* **SHORT TASK**
Rewrite the lines of every item below with each "pose" changed to "camera" and nothing else altered. Omit the pictures from your answer.

******

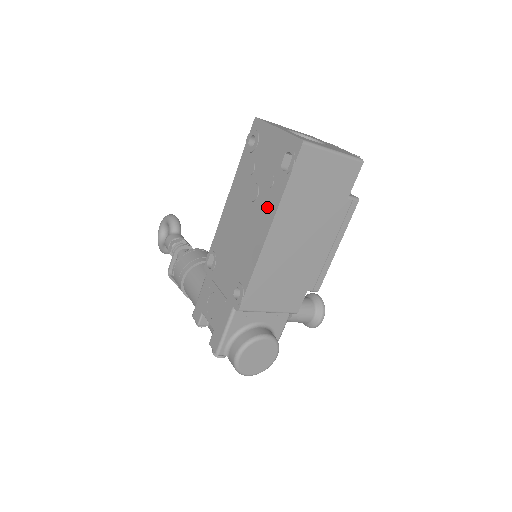
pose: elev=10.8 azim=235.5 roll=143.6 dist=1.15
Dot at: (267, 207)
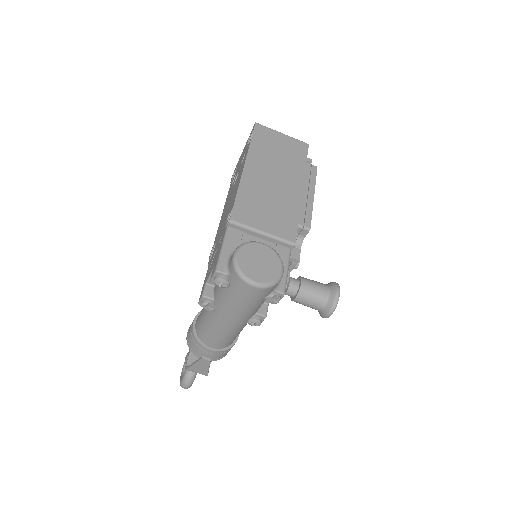
Dot at: (242, 165)
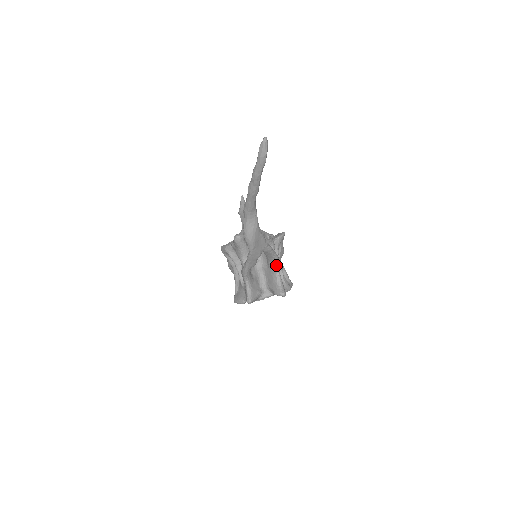
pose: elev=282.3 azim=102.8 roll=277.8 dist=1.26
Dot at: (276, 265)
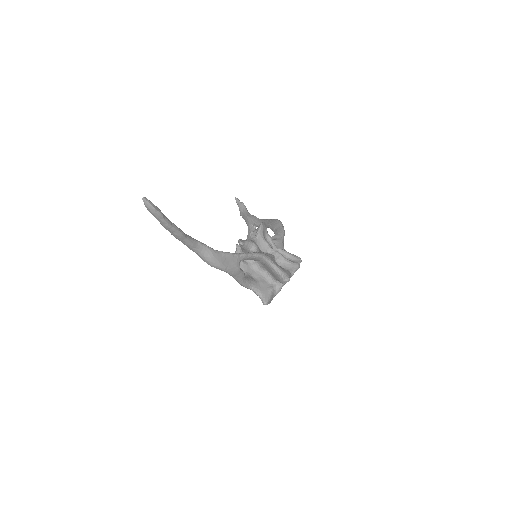
Dot at: (265, 260)
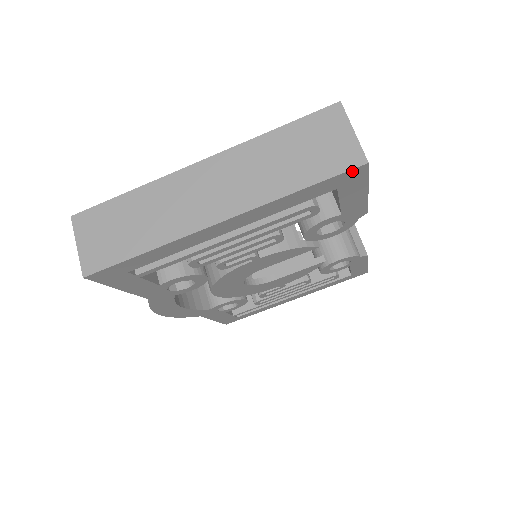
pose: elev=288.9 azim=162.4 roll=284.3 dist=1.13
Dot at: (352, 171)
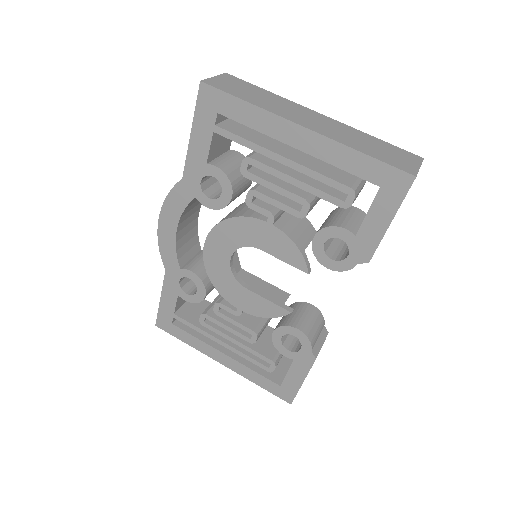
Dot at: (402, 174)
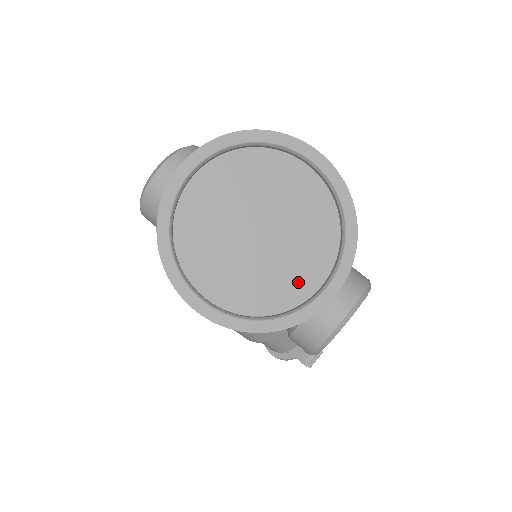
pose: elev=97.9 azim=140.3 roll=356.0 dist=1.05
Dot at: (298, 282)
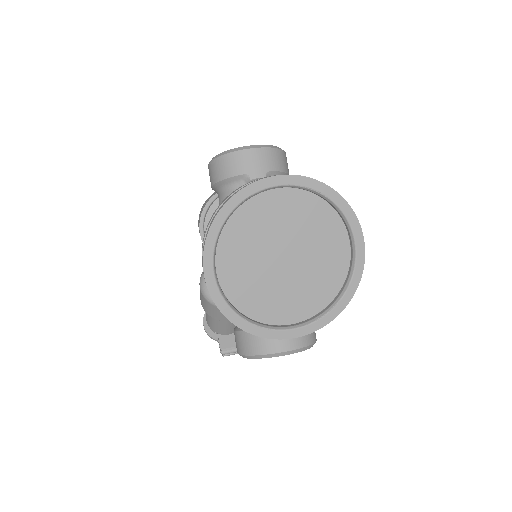
Dot at: (280, 310)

******

* **IN RESPONSE**
camera: elev=10.8 azim=235.5 roll=143.6 dist=1.15
Dot at: (267, 207)
Dot at: (242, 165)
camera: elev=282.3 azim=102.8 roll=277.8 dist=1.26
Dot at: (276, 265)
Dot at: (265, 260)
camera: elev=288.9 azim=162.4 roll=284.3 dist=1.13
Dot at: (352, 171)
Dot at: (402, 174)
camera: elev=97.9 azim=140.3 roll=356.0 dist=1.05
Dot at: (298, 282)
Dot at: (280, 310)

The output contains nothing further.